Desenvolvimentos na região da fronteira turco-síria aumentam tensão com Ancara
Valéri Charifulin/TASSCerca de 200 delegados de várias organizações de curdos sírios, assírios, turcomanos e armênios anunciaram na quinta-feira (17) a criação de uma região federativa no norte da Síria. A notícia foi recebida com ressalvas pelo Kremlin, que não declarou apoio à decisão.
De acordo com uma fonte entre os curdos sírios, a iniciativa de criar uma unidade federativa causou polêmica entre os representantes, e, por isso, a declaração sobre a entidade administrativa autônoma curda foi divulgada um dia após o planejado.
Os participantes da conferência afirmaram que a declaração da região federativa no norte da Síria deve indicar o início do processo de federalização de todo o país.
O porta-voz do presidente russo, Dmítri Peskov, declarou que a “estrutura interna do Estado sírio é assunto dos sírios”. No entanto, para a Rússia, “é claro que é importante que a Síria continue a ser um Estado unificado”.
O governo de Damasco qualificou a criação da região federativa como “ilegal” e alertou contra “tentativas de minar a unidade da Síria e a sua integridade territorial”.
Após o anúncio, o representante do Curdistão sírio em Moscou, Rodi Osman, garantiu, em entrevista coletiva na capital russa, que os sírios curdos não procuram criar uma região autônoma para si próprios.
“Não buscamos uma autonomia para os curdos. Queremos ter um regime que garanta os direitos de todos”, disse Osman. “Não queremos criar um Estado para qualquer grupo étnico específico.”
“Por que chegamos a esta decisão [de proclamar uma federação]? Derrotas sofridas pelas tropas do governo sírio e os avanços de forças terroristas foram os principais fatores”, continuou. “Criamos um regime administrativo especial para autodefesa. Estamos agora estabelecendo agências própria de governo, educação e saúde.”
Durante a coletiva, o líder curdo disse também que o surgimento de uma federação era um desejo popular e reúne diversas áreas recuperadas da Síria. “A nossa federação está determinada a pôr fim à discriminação religiosa, incluindo aos cristãos”, disse.
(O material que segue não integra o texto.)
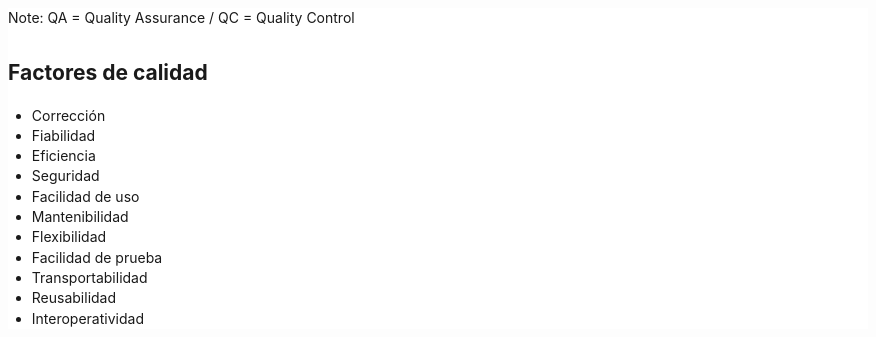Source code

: Note: QA = Quality Assurance / QC = Quality Control


## Factores de calidad

- Corrección
- Fiabilidad
- Eficiencia
- Seguridad
- Facilidad de uso
- Mantenibilidad
- Flexibilidad
- Facilidad de prueba
- Transportabilidad
- Reusabilidad
- Interoperatividad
O documento da federação recém-proclamada foi, segundo Osman, apresentado em três idiomas – árabe, curdo e assírio.
Um sistema federal foi originalmente declarado pelos curdos sírios em janeiro de 2014, quando seus representantes concordaram em estabelecer autonomia para Rojava (nome local para Curdistão sírio) nos territórios sob seu controle. Vivem na região em torno de 4,5 milhões de pessoas.
Turquia contra
Os enclaves curdos haviam sido separados pelas linhas de frente do território tomado pelo Estado Islâmico (EI). A região de Rojava, que faz fronteira com a Turquia, foi então designada como terrorista por Ancara, e os postos de controle foram fechados.
Devido a operações militares bem-sucedidas contra o EI, em 2015, os curdos sírios retomaram áreas e quase duplicaram seu território.
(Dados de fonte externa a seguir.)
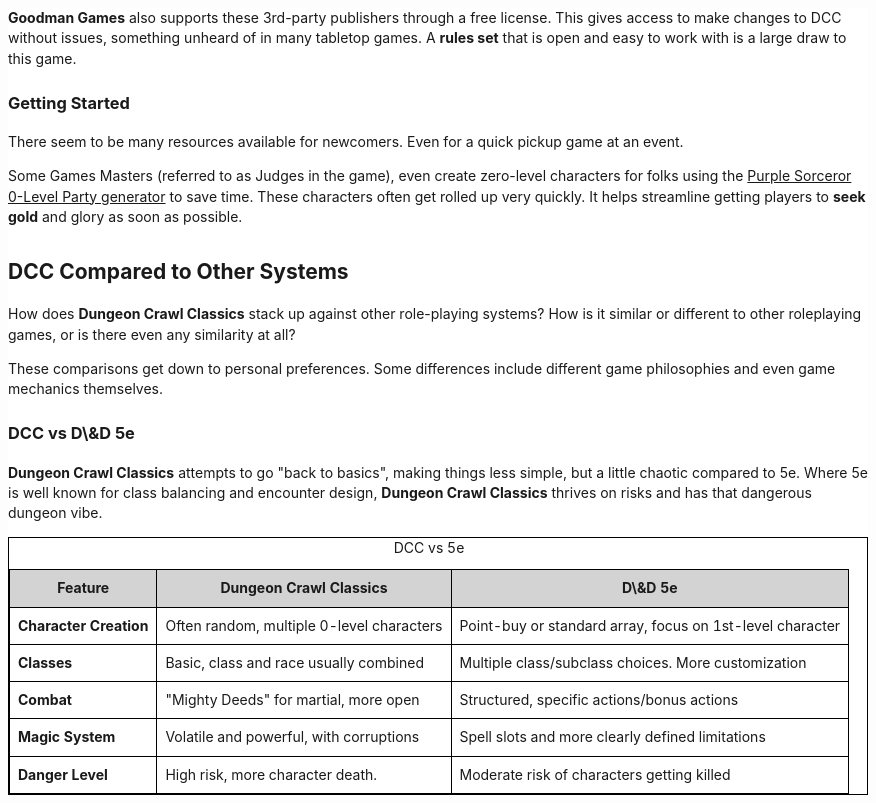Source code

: <p><strong>Goodman Games</strong> also supports these 3rd-party publishers through a free license. This gives access to make changes to DCC without issues, something unheard of in many tabletop games. A <strong>rules set</strong> that is open and easy to work with is a large draw to this game.</p>

<h3 id="gettingstarted">Getting Started</h3>

<p>There seem to be many resources available for newcomers. Even for a quick pickup game at an event.</p>

<p>Some Games Masters (referred to as Judges in the game), even create zero-level characters for folks using the <a href="https://purplesorcerer.com/create_party.php" target="_blank">Purple Sorceror 0-Level Party generator</a> to save time. These characters often get rolled up very quickly. It helps streamline getting players to <strong>seek gold</strong> and glory as soon as possible.</p>

<h2 id="dcccomparedtoothersystems">DCC Compared to Other Systems</h2>

<p>How does <strong>Dungeon Crawl Classics</strong> stack up against other role-playing systems? How is it similar or different to other roleplaying games, or is there even any similarity at all?</p>

<p>These comparisons get down to personal preferences. Some differences include different game philosophies and even game mechanics themselves.</p>

<h3 id="dccvsdd5e">DCC vs D\&amp;D 5e</h3>

<p><strong>Dungeon Crawl Classics</strong> attempts to go &quot;back to basics&quot;, making things less simple, but a little chaotic compared to 5e. Where 5e is well known for class balancing and encounter design, <strong>Dungeon Crawl Classics</strong> thrives on risks and has that dangerous dungeon vibe.</p>

<table style="width:100%; border-collapse: collapse; border: 1px solid black;">
    <caption>DCC vs 5e</caption>
    <tbody>
        <tr style="background-color: #d3d3d3;">
            <th style="border: 1px solid black; padding: 8px;">Feature</th>
            <th style="border: 1px solid black; padding: 8px;">Dungeon Crawl Classics</th>
            <th style="border: 1px solid black; padding: 8px;">D\&D 5e</th>
        </tr>
        <tr>
            <td style="border: 1px solid black; padding: 8px;"><strong>Character Creation</strong></td>
            <td style="border: 1px solid black; padding: 8px;">Often random, multiple 0-level characters</td>
            <td style="border: 1px solid black; padding: 8px;">Point-buy or standard array, focus on 1st-level character</td>
        </tr>
        <tr>
            <td style="border: 1px solid black; padding: 8px;"><strong>Classes</strong></td>
            <td style="border: 1px solid black; padding: 8px;">Basic, class and race usually combined</td>
            <td style="border: 1px solid black; padding: 8px;">Multiple class/subclass choices. More customization</td>
        </tr>
        <tr>
            <td style="border: 1px solid black; padding: 8px;"><strong>Combat</strong></td>
            <td style="border: 1px solid black; padding: 8px;">"Mighty Deeds" for martial, more open</td>
            <td style="border: 1px solid black; padding: 8px;">Structured, specific actions/bonus actions</td>
        </tr>
        <tr>
            <td style="border: 1px solid black; padding: 8px;"><strong>Magic System</strong></td>
            <td style="border: 1px solid black; padding: 8px;">Volatile and powerful, with corruptions</td>
            <td style="border: 1px solid black; padding: 8px;">Spell slots and more clearly defined limitations</td>
        </tr>
        <tr>
            <td style="border: 1px solid black; padding: 8px;"><strong>Danger Level</strong></td>
            <td style="border: 1px solid black; padding: 8px;">High risk, more character death.</td>
            <td style="border: 1px solid black; padding: 8px;">Moderate risk of characters getting killed</td>
        </tr>
    </tbody>
</table>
A ideia de federalização da Síria significa, porém, que os curdos sírios seriam capazes de manter unidades de proteção paramilitar e introduzir um sistema de governo próprio nas áreas controladas por eles.
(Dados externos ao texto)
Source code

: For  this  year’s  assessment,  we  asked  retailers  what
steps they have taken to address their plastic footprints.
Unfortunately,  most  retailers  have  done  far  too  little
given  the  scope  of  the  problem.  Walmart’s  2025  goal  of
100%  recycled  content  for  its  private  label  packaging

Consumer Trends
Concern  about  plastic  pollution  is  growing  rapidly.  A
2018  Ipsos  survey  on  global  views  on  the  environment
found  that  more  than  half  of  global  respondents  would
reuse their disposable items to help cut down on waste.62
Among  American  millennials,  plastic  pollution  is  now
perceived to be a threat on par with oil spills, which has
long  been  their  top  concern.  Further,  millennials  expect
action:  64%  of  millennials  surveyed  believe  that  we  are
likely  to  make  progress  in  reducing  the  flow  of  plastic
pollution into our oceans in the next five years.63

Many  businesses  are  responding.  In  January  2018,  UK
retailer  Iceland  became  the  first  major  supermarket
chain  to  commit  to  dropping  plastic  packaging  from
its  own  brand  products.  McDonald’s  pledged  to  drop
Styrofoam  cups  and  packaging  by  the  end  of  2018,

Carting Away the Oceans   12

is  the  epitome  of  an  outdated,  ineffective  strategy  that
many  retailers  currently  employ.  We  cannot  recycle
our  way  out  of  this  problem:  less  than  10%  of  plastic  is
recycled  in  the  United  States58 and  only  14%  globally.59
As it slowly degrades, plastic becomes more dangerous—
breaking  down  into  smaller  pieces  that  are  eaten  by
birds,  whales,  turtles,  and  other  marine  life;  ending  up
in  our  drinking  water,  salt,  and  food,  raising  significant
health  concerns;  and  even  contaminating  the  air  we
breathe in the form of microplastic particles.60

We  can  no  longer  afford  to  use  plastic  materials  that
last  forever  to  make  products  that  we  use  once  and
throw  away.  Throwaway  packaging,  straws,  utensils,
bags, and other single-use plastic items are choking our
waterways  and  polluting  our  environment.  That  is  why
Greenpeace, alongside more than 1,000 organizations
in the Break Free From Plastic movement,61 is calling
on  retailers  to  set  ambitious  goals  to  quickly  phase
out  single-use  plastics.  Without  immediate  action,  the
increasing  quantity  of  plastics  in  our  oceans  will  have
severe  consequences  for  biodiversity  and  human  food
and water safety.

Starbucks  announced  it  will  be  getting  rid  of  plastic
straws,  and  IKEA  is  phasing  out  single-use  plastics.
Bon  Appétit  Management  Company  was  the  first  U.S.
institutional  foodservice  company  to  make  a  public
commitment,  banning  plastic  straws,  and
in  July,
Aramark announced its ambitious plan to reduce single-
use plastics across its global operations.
Para os especialistas, esse desfecho é o mais temido pela Turquia. Isso porque, segundo as autoridades turcas, os curdos sírios estão ajudando o Partido dos Trabalhadores do Curdistão (PKK), cujos seguidores estariam envolvidos nos recentes ataques terroristas em Ancara.
‘Hora errada’
Os curdos escolheram o pior momento para declarar sua autonomia, acredita Serguêi Filatov, especialista em assuntos exteriores da Universidade Estatal de Moscou.
“Agora é crucial chegar a um acordo em Genebra, onde as negociações entre os lados opostos do conflito sírio estão em andamento”, disse Filatov ao jornal “Izvéstia”.
“É essencial que o diálogo seja conduzido sem distração e estresse. E, é claro, a iniciativa curda, nesse sentido, foi completamente fora de propósito.”
Segundo Konstantin Dolgov, pesquisador sênior do Centro de Estudos Árabes e Islâmicos na Academia Russa de Ciências, os curdos “estão tentando tirar proveito de uma situação difícil em que o Exército sírio está lutando contra grupos radicais islâmicos”.
“A declaração dos curdos é um tiro barato no regime do [presidente turco Recep Tayyip] Erdogan”, diz Vladímir Avakov, diretor do Centro para Estudos Orientais, Relações Internacionais e Diplomacia Pública, em Moscou.